Harland's Half Acre David Malouf 1984 |
Dustjacket synopsis:
"A story rich in passion and incident and with the obsessive, sometimes violent claims of family
life.
"From his poverty-stricken upbringing on a dairy farm in Queensland, Frank Harland nurtures his artistic genius until the time comes when he can take possession of his dreams. Inextricably tangled with Frank is Phil Vernon, the only child of a wealthy Brisbane family, whose roots stretch back to England. Together their voices echo the story of a great country in a novel of remarkable artistry and power."
Quotes:
"Descriptively rich, often funny and written with Malouf's usual precise poetry" -
Australian National Times
"Writing of real quality, confident and probing, by a real master of timing" - Daily Telegraph
"Of all Malouf's novels this one is the most satisfying and comprehensive in his vision" -
Canberra Times
"A rare novel...rich in descriptive detail...and thoroughly persuasive in its portrayal of a
world and an era." - Village Voice Literary Supplement
First Paragraph:
Named like so much else in Australia for a place on the far side of the globe that its finders meant to honour and were piously homesick for, Killarney bears no resemblance to its Irish original.
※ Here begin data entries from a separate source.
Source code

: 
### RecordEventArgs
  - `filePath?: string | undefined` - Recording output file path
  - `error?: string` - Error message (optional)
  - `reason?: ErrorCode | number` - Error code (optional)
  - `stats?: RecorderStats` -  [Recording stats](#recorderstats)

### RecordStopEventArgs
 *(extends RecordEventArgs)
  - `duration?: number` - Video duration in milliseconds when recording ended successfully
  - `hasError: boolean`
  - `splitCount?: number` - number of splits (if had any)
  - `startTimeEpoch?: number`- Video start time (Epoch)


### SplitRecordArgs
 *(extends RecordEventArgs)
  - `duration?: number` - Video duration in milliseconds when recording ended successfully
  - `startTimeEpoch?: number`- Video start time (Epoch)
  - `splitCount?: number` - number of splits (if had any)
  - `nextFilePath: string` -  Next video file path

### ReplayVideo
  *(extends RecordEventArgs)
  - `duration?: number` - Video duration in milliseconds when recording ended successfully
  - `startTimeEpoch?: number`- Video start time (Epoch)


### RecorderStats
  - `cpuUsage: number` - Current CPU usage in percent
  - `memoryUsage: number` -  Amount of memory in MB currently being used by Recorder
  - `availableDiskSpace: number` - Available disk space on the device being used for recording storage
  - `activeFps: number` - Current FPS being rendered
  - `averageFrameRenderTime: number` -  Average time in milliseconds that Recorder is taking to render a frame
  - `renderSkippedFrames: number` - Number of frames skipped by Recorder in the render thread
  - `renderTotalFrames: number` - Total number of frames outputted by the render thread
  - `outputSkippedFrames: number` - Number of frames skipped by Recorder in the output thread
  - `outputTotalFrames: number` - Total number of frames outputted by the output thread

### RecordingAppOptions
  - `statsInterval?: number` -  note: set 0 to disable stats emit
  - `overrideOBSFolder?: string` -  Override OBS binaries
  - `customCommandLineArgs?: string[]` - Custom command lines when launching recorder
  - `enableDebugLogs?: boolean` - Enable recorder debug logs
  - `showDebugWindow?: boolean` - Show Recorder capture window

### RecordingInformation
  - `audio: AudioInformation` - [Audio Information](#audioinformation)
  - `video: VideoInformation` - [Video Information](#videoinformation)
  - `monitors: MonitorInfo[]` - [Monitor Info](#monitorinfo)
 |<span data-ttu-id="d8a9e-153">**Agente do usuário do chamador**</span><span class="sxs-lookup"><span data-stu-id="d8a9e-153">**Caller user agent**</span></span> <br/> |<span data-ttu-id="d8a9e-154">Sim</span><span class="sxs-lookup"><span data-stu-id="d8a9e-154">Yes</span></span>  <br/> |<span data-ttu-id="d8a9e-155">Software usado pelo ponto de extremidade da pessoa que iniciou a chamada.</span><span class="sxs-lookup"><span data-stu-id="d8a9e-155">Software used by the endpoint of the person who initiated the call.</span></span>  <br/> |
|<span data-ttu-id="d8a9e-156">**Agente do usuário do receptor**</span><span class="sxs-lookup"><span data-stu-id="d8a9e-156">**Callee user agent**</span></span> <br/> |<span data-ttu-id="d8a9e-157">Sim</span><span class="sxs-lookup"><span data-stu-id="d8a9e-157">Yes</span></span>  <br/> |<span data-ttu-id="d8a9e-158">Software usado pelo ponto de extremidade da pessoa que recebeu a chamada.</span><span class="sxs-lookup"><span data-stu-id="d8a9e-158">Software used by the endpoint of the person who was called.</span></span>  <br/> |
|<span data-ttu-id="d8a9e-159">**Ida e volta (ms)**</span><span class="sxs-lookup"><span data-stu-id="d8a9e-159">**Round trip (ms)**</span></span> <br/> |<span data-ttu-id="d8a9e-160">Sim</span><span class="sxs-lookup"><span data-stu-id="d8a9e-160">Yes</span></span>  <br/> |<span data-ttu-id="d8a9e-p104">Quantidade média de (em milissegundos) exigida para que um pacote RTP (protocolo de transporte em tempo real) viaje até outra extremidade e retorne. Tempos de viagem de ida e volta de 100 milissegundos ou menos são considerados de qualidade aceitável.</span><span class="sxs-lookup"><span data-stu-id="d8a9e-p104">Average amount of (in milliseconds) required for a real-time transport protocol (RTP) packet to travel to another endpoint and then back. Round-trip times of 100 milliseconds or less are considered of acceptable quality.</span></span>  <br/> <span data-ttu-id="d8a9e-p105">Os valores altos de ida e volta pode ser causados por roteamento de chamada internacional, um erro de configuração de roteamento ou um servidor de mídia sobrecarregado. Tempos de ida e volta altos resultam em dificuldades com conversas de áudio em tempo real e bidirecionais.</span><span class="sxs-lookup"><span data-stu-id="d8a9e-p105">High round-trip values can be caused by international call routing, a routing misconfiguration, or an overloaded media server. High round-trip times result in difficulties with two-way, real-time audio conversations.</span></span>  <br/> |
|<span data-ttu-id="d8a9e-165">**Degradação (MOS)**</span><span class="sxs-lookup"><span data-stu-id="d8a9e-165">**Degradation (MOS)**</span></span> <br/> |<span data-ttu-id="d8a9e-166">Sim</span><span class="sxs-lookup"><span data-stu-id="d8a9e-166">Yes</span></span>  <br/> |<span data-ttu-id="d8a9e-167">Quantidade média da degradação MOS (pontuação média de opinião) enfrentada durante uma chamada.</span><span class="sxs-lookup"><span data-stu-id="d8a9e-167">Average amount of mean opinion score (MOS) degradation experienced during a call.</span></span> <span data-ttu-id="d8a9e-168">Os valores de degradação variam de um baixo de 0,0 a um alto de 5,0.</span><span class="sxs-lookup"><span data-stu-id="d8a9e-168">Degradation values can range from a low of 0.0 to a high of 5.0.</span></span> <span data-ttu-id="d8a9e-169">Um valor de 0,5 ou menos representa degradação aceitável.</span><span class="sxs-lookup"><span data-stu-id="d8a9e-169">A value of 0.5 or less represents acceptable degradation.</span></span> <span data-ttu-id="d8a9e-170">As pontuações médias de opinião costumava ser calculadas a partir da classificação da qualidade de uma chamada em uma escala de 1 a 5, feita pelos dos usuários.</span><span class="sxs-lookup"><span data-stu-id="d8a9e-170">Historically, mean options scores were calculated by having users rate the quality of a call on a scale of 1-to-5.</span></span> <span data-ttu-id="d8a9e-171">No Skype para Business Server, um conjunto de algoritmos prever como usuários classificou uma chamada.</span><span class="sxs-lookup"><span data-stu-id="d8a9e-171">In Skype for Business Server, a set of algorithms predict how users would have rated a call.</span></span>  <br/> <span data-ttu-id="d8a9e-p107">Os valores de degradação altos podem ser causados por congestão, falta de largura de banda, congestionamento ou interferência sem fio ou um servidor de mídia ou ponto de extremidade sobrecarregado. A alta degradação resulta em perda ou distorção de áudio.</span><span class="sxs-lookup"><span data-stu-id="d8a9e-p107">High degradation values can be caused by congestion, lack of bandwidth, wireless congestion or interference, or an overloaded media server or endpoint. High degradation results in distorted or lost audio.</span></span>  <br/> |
It is lush country but of the green, subtropical kind, with sawmills in untidy paddocks, peak-roofed weatherboard farms, and on the skyline of low hills, bunyah pines, hoop pines and Scotch firs of a forbidding blackness. Tin roofs flare out of an acre of stumps. Iron windmills churn. On all sides in the wet months there is a flash of water. These are the so-called lakes. Rising abruptly around fence-posts to turn good pasture for a time into a chain of weed-choked lily-ponds, they are remnants of a sea that feeds one of the great river systems of the continent - fugitive, not always visible above ground, but attracting at all times of the year a variety of waterfowl and real enough to have had, when the native peoples were here, an equally poetic name that no one has bothered to record.
Harlands are brought up on the story of how they won and then lost the land.
From the Penguin paperback edition, 1985.